A lot of these people i think have way too much time to sit around and think about how every micro aspect of their personality/expression is being perceived by others. That and body dysmorphia. And the fact women are so sexualized (ESPECIALLY on social media, social media made my dysphoria way worse) and a lot of these young girls spend the majority of their time online.
What is it with these fucking “therapists” LYING in those recommendation letters???? Like why the fuck do they do that??? I went back to my “gender therapist” about 8 months on testosterone and tried to ask her about like my feelings about wanting to detransition (i winded up not doing so until 4 years later) and she said “just do what makes you happy” LADY I DIDN’T KNOW WHAT WOULD MAKE ME HAPPY. THAT’S WHY I WENT TO YOU AND TRIED TO WORK THROUGH WHAT I WAS FEELING but kept getting shut down with that “just do what makes you happy” bullshit. Sorry this shit just provokes pure unadulterated rage in me. Fuck every single one of those crazy sick fucks.
This is an extremely unfortunate yet common experience amongst detransitioners. It happened to me too. It’s because those type of people are mentally ill and afraid of detransitioning themselves, our existence creates too much cognitive dissonance within their psyche or whatever. Most of those motherfuckers are fake asf and genuinely awful, entitled people with victim complexes lol.
No yeah ever since starting to pass as a dude I haven’t made female friends. Even now it’s just impossible. The female friends I did have were super liberal and it really limited the things I could open up to them about. One of them called me my trans name as a joke while we were drunk but the more I think about it, it wasn’t a joke. I’ll always be “not female” to her and I’ve stopped talking to her all together basically. I have one friend I still talk to that I knew from middle school way before I medically transitioned, she knows I’ve detransed and she doesn’t treat me any differently which is nice.

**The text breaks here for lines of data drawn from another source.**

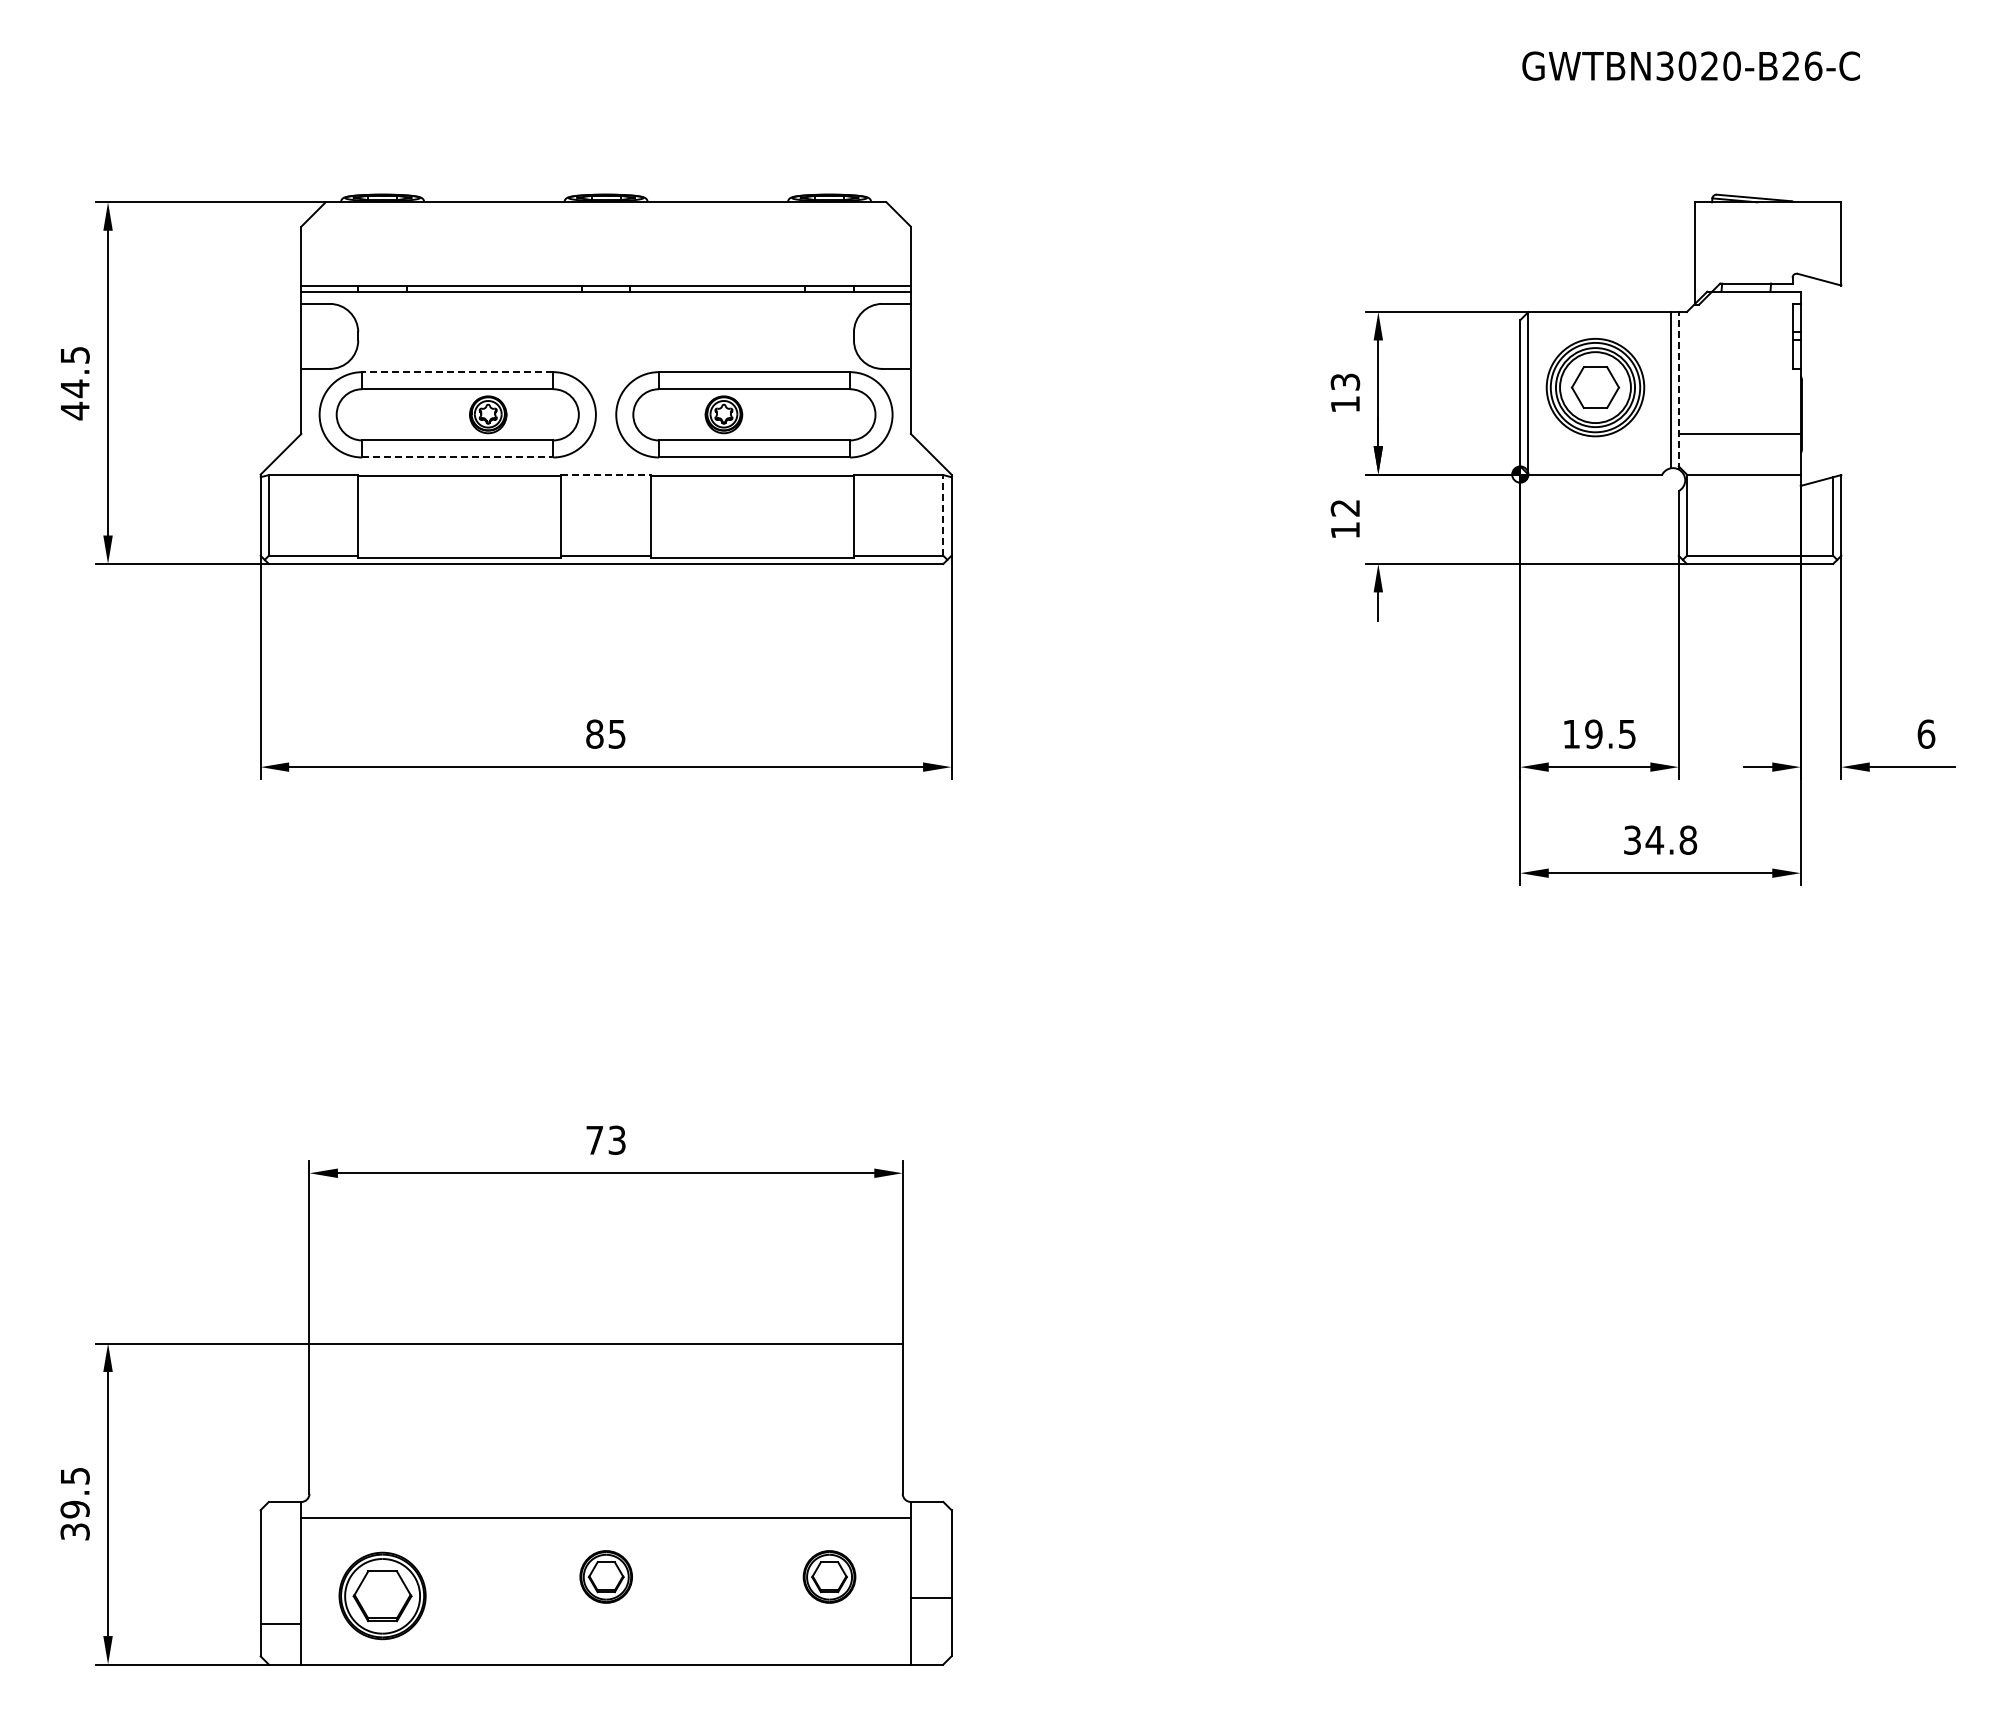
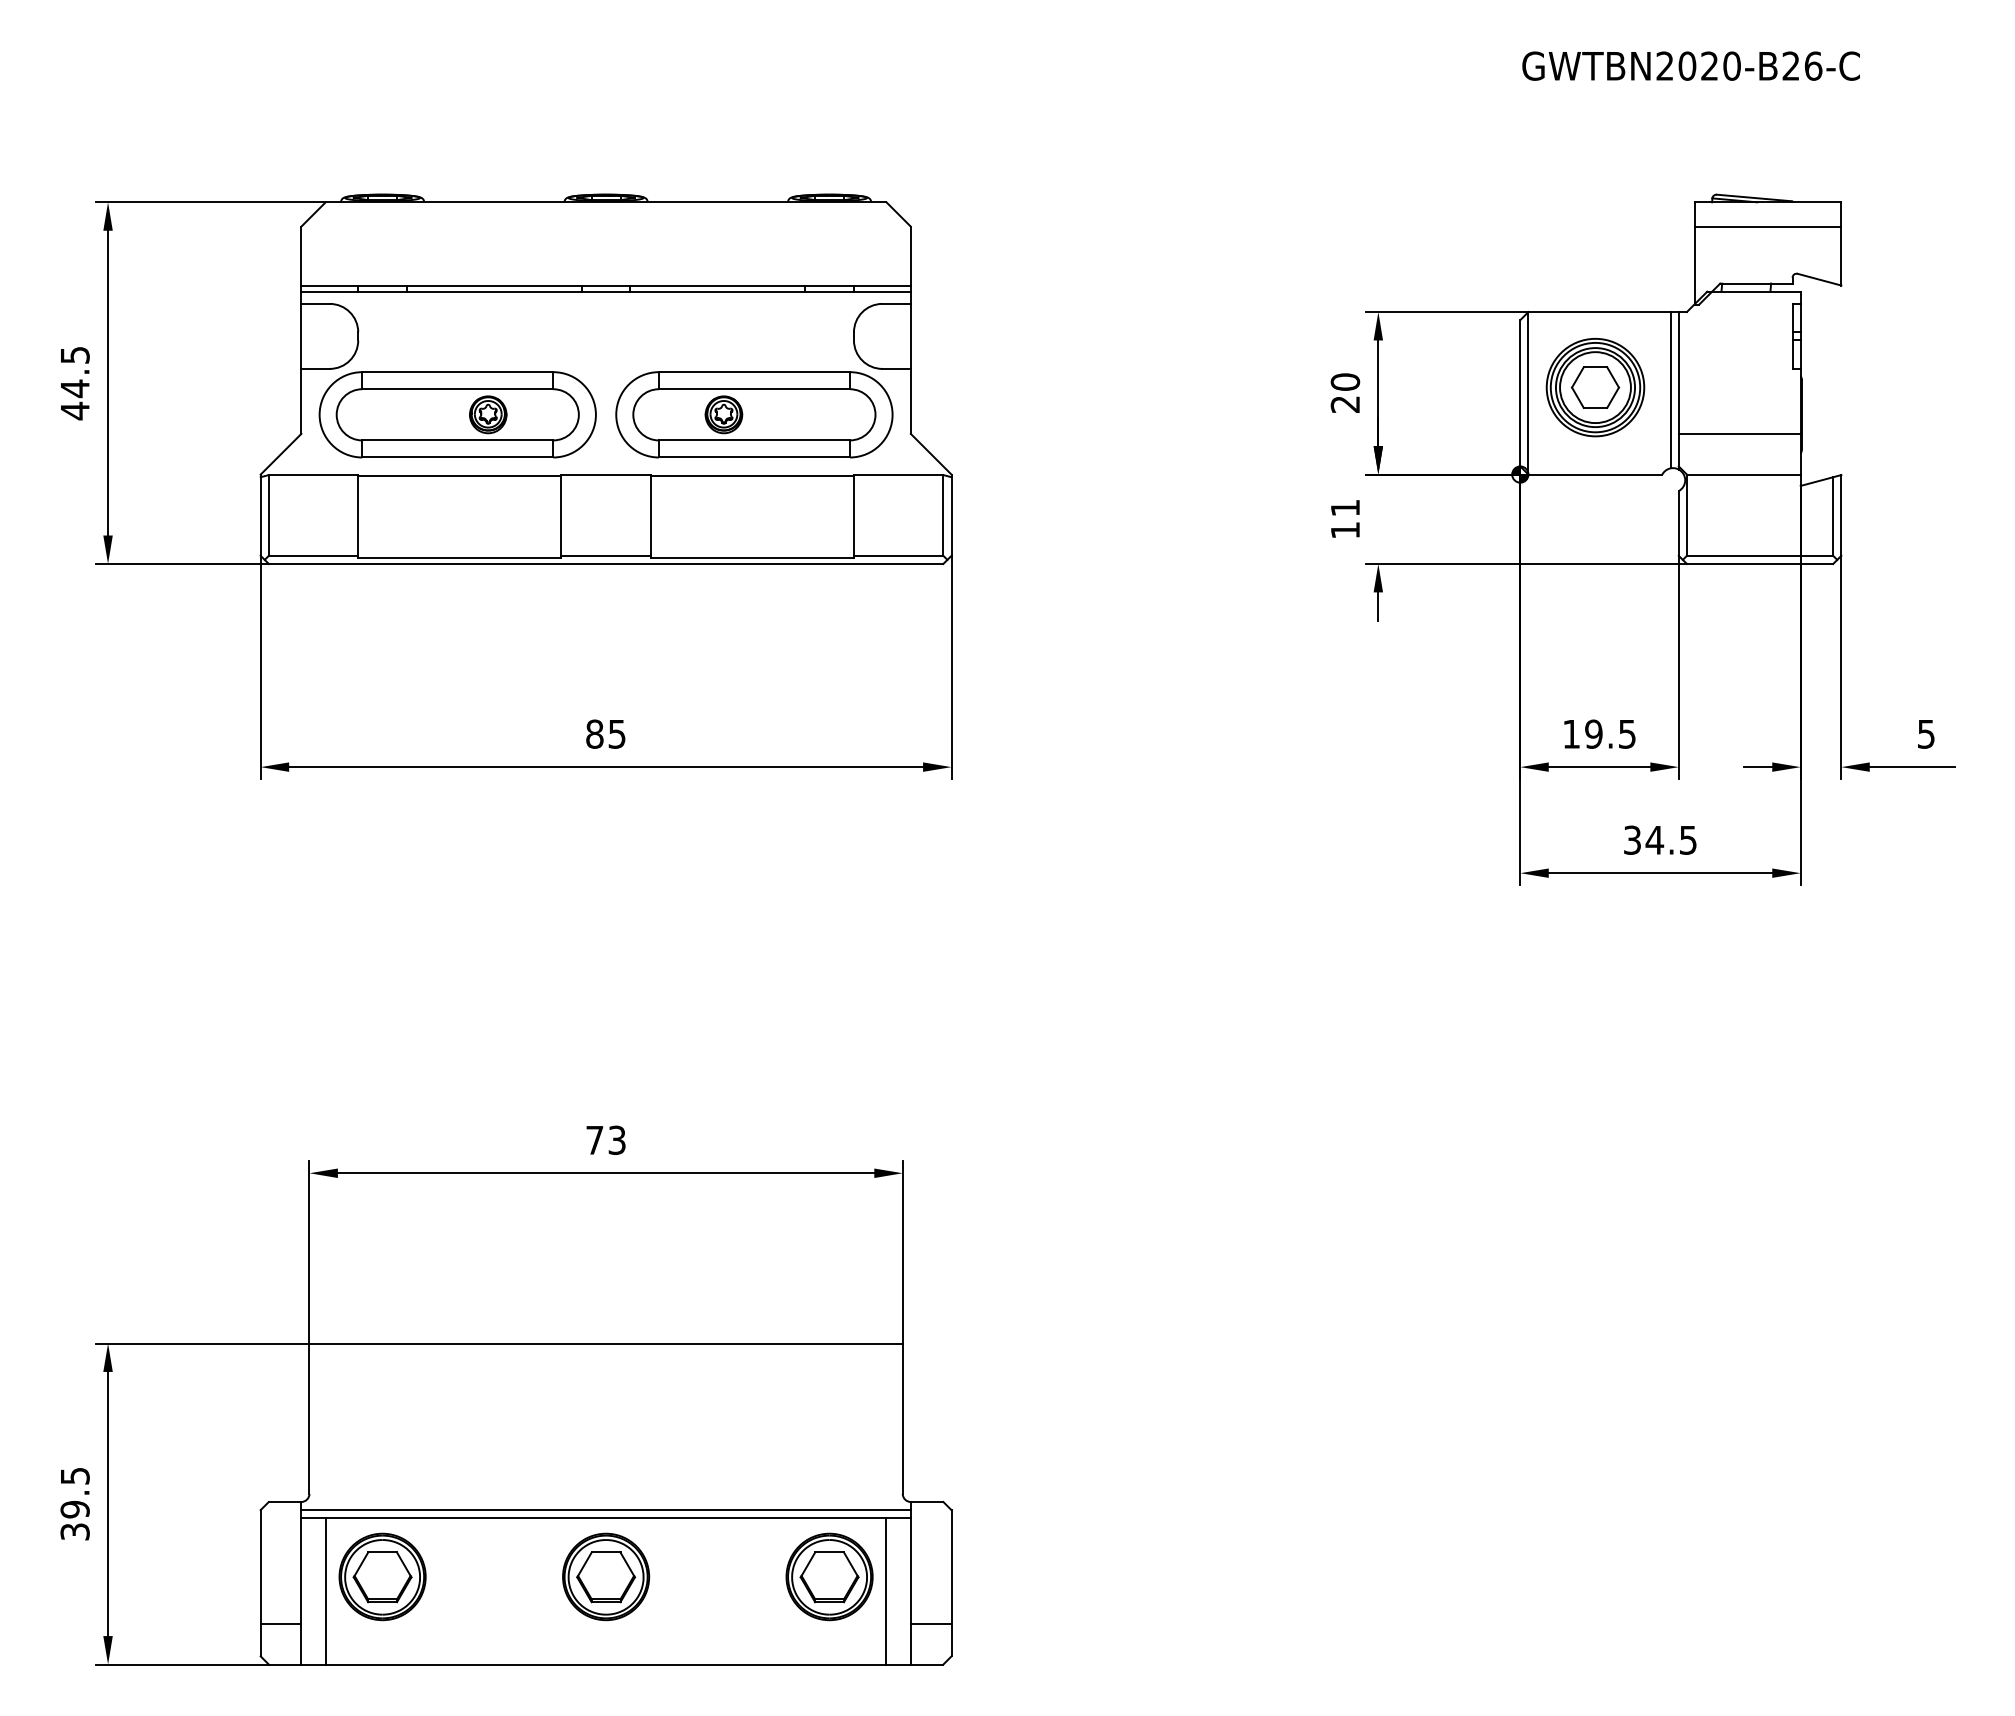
text at (1664, 65): GWTBN3020-B26-C -> GWTBN2020-B26-C
line at (1768, 226): none -> present
line at (457, 372): dashed -> solid
line at (1678, 390): dashed -> solid
text at (1345, 392): 13 -> 20
line at (458, 457): dashed -> solid
line at (606, 475): dashed -> solid
text at (1344, 508): 12 -> 11
line at (943, 514): dashed -> solid
text at (1926, 733): 6 -> 5
text at (1688, 839): 34.8 -> 34.5
line at (605, 1510): none -> present
part at (605, 1576) size: 54x54 px -> 89x90 px
part at (829, 1576) size: 55x54 px -> 89x90 px
line at (325, 1591): none -> present
line at (886, 1591): none -> present
part at (382, 1595) position: (382, 1595) -> (382, 1576)
line at (930, 1597) position: (930, 1597) -> (930, 1623)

But you’re right, that kinship I had with women before is completely gone and it’s so fucking isolating, even after detransitioning, they just think I’m mtf, and women will always be on guard around any perceived biological male, trans identifying or not. This inability to make female friends has brought me to dark places mentally. There’s a “saying” I guess that says women with no female friends are ‘red flags’ :/. I’ve spent so many nights quietly sobbing wishing I never did this to myself. I wish there was some way out of this other than death.
I feel like as more people become mentally ill more people will consider transitioning as an option to “fix” themselves. I do believe there’s truly transgender people, and that it does genuinely change their life for the better, but there’s not many people like that. I know “trans” people who say they’re trans but it’s really just an “alternative” type of self expression for them. They wouldn’t ever take testosterone, they just don’t like being sexualized, all the bullcrap that comes with having a female body, and happen to be tomboys.